• CONSIGNES ET EXERCICES:
1. Recopiez fidèlement le passage du texte sur Judith Scott qui va de « J'aime dire qu'il » jusqu'à « à son oeuvre. » inclus.
2. D'après le texte sur Judith Scott, à quel âge Joyce est-elle entrée à l'école ?
3. Poursuivez le texte sur Judith Scott à partir de sa dernière phrase.

Judith Scott (1943-2005), sans titre. Courtesy Collection Joyce Scott (Alta, Etats-Unis)
« L'oeuvre de Judith Scott témoigne d'un processus de création tout à fait particulier. Quand elle commençait une oeuvre cette artiste se mettait à la recherche d'un ou plusieurs objets qu'elle arrimait les uns aux autres. Souvent elle volait ces objets des plus hétéroclites : un ventilateur, des magazines, des clés, des fragments de plastique ou de polystyrène, elle chapardait. Ensuite elle les emballait de fils, de ficelles, de cordes, de cordelettes, de brins de laine, de manière à en occulter le corps central qui devenait le coeur de sa création, coeur recouvert de couches et de couches de fibres et qui le dissimulaient à jamais. Chaque œuvre de Judith Scott recèle donc un objet secret, invisible. Nous n'avons pas accès à ce corps central, on ne sait pas ce qu'il recèle, on voit l'autre chose, l'artefact que Judith Scott a créé.
J'aime dire qu'il y a la vie et la mort dans les œuvres de Judith Scott parce ce que parfois on a l'impression que c'est un défunt qu'elle a emmailloté, encoconné, momifié. Mais tout à la fois elle crée des formes, des couleurs, des œuvres qui ressemblent parfois à des personnes humaines ou des fétiches, d'allure anthropomorphe, pourvues d'une tête d'un corps. Judith Scott n'indique pas qu'il y a un haut, un bas, un devant, un dos. Elle travaillait avec beaucoup d'ardeur mais très lentement. Elle nouait, ficelait, laçait ces brins, ces bribes qui donnaient la vie à son oeuvre.
On est troublés, interloqués devant cette création. Il est nécessaire d'en connaître les conditions, le besoin de créer, son impérieuse nécessité. Il m'a paru très intéressant de mettre ces œuvres et la démarche, le processus de création en regard de la vie de cette femme. On peut dire que la vie de Judith Scott était tout d'abord inattendue. Sa mère dans les années 50, à Cincinnati, aux Etats-Unis, accouchant d'une petite fille, Joyce, se rendit compte qu'une seconde enfant suivait. Elle était enceinte de jumelles. Ces deux petites filles vont être inséparables raconte Joyce qui m'a décrit leur enfance dorée, dans une grande maison, où elles dormaient, mangeaient, jouaient ensemble. Au fond, quand bien même l'une était trisomique et sourde-muette, elles pouvaient converser, communiquer, échanger ; non pas par le verbe mais par une relation polysensorielle. En développant un langage particulier. A l'âge de 7 ans Joyce est entrée à l'école mais Judith sous la pression du voisinage et le conseil des médecins a été placée dans une institution très éloignée. Elle sera coupée de sa famille et surtout de sa sœur avec laquelle elle faisait corps. Joyce raconte qu'un matin dans sa vie il y a eu du froid, un manque et c'est tout d'abord physiquement qu'elle a compris que sa sœur a disparu. La petite Judith a certainement vécu la même chose. Elle a été placée d'institutions en institutions si bien qu'au fil du temps sa famille a perdu sa trace.

• DONNÉES DISPONIBLES:
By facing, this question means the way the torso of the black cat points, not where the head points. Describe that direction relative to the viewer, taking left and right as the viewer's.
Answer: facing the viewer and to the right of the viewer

• RÉPONSES PAR CONSIGNE:
1.
J'aime dire qu'il y a la vie et la mort dans les œuvres de Judith Scott parce ce que parfois on a l'impression que c'est un défunt qu'elle a emmailloté, encoconné, momifié. Mais tout à la fois elle crée des formes, des couleurs, des œuvres qui ressemblent parfois à des personnes humaines ou des fétiches, d'allure anthropomorphe, pourvues d'une tête d'un corps. Judith Scott n'indique pas qu'il y a un haut, un bas, un devant, un dos. Elle travaillait avec beaucoup d'ardeur mais très lentement. Elle nouait, ficelait, laçait ces brins, ces bribes qui donnaient la vie à son oeuvre.

2. À 7 ans.

3.
Trente six ans plus tard, Joyce a mis tout en œuvre pour la retrouver. Elle y est parvenue, a obtenu sa tutelle et l'a faite venir en Californie. Elle l'a inscrite dans un atelier d'expression le Creative Growth Art Center à Oakland, près de San Francisco. Judith y a découvert l'expression artistique. Ses résultats en peinture ne furent pas très probants jusqu'au jour où elle a trouvé le processus qu'elle utilisera par la suite. Elle a inventé un nouveau moyen d'expression qui consistait à s'emparer d'abord d'un objet pour constituer un corps central et chaque jour, comme un rituel, emmaillotter, masquer, occulter ce corps. Je ne peux m'empêcher de l'interpréter comme une traduction symbolique de ce qu'elle a vécu au plus profond d'elle-même quand elle a retrouvé sa sœur. Elle cacherait ce corps qui lui a été dérobé et créerait l'autre corps, celui qu'elle a retrouvé. La séparation d'avec sa sœur trouve ainsi une pleine réparation.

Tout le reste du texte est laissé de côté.